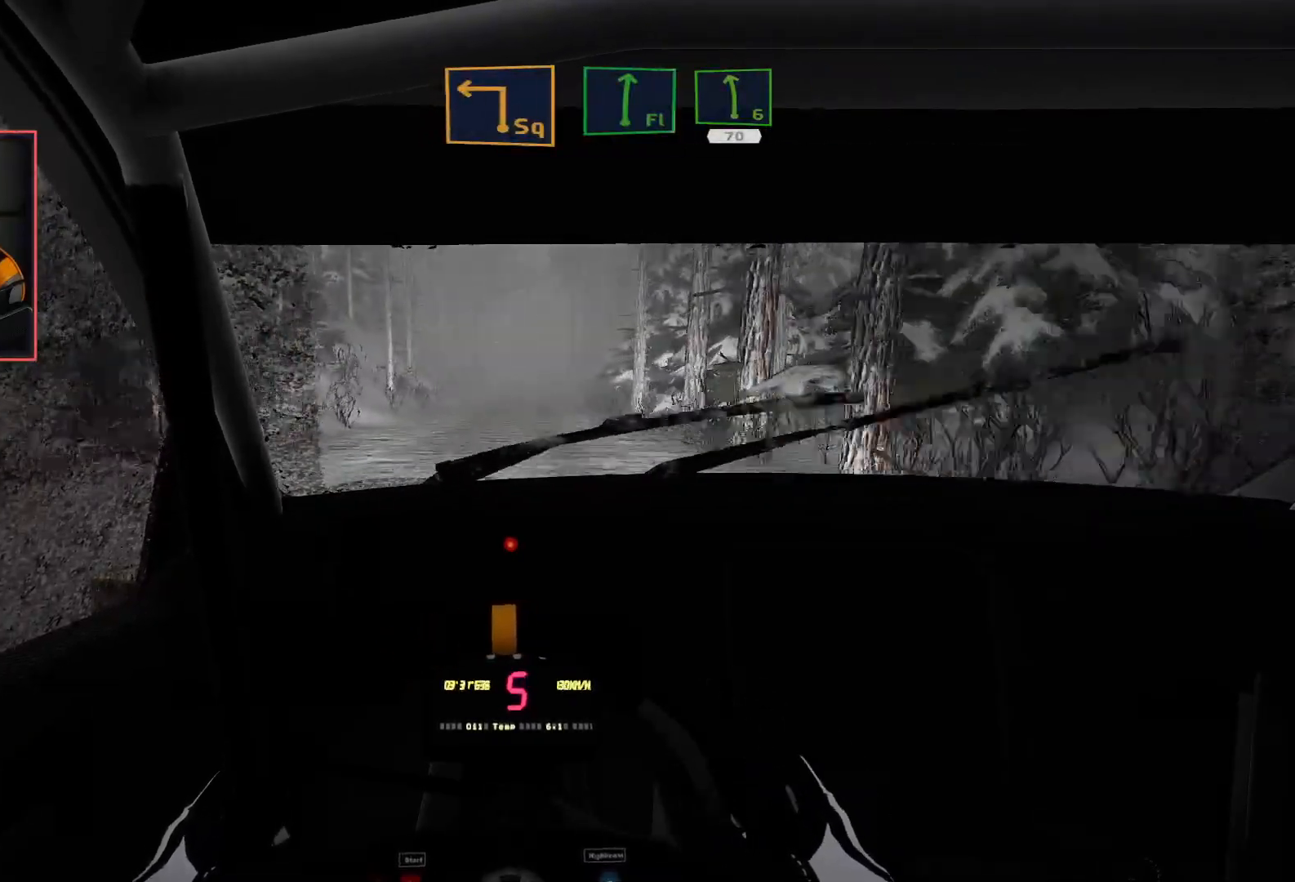
{"buttons": ["R2"], "left_stick": "left", "right_stick": "center", "events": [[133, "left_stick", "center"], [467, "left_stick", "left"]]}
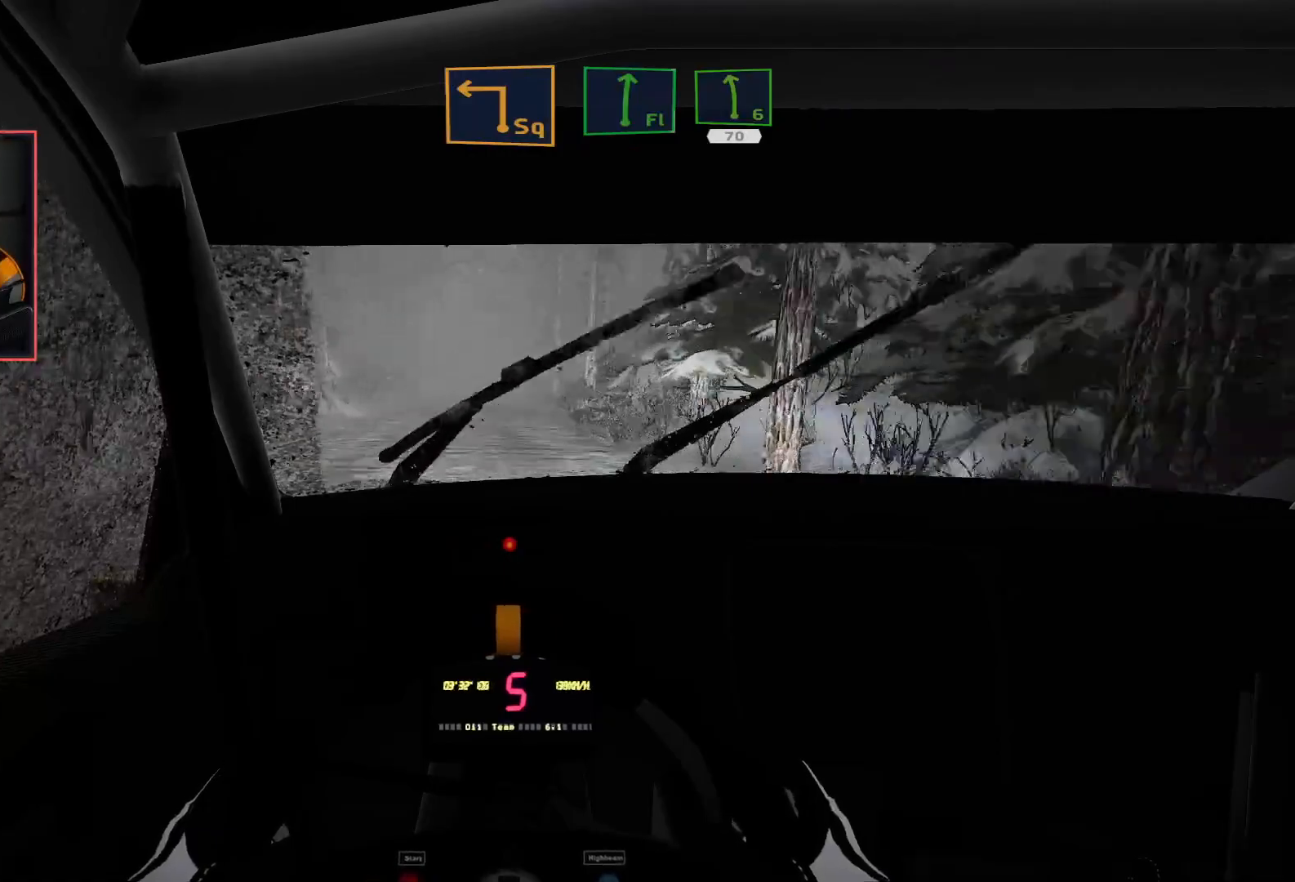
{"buttons": ["R2"], "left_stick": "center", "right_stick": "center", "events": [[100, "left_stick", "center"]]}
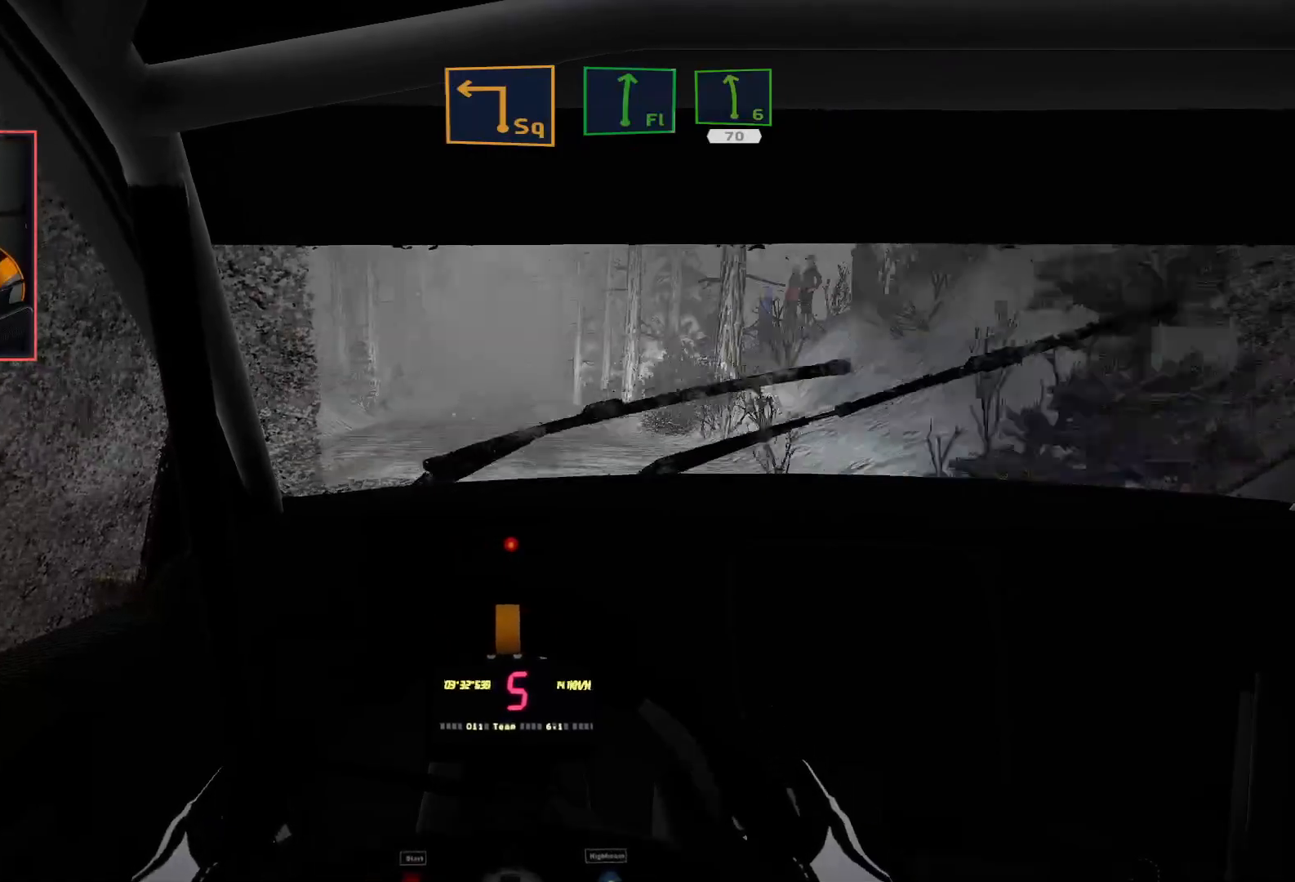
{"buttons": ["L2", "R2"], "left_stick": "center", "right_stick": "center", "events": [[433, "L2", "down"]]}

• Task objective: Images should not appear in the copy; retype the listing above exactly.

• Answer section:
{"buttons": ["R2"], "left_stick": "left", "right_stick": "center", "events": [[133, "left_stick", "center"], [467, "left_stick", "left"]]}
{"buttons": ["R2"], "left_stick": "center", "right_stick": "center", "events": [[100, "left_stick", "center"]]}
{"buttons": ["L2", "R2"], "left_stick": "center", "right_stick": "center", "events": [[433, "L2", "down"]]}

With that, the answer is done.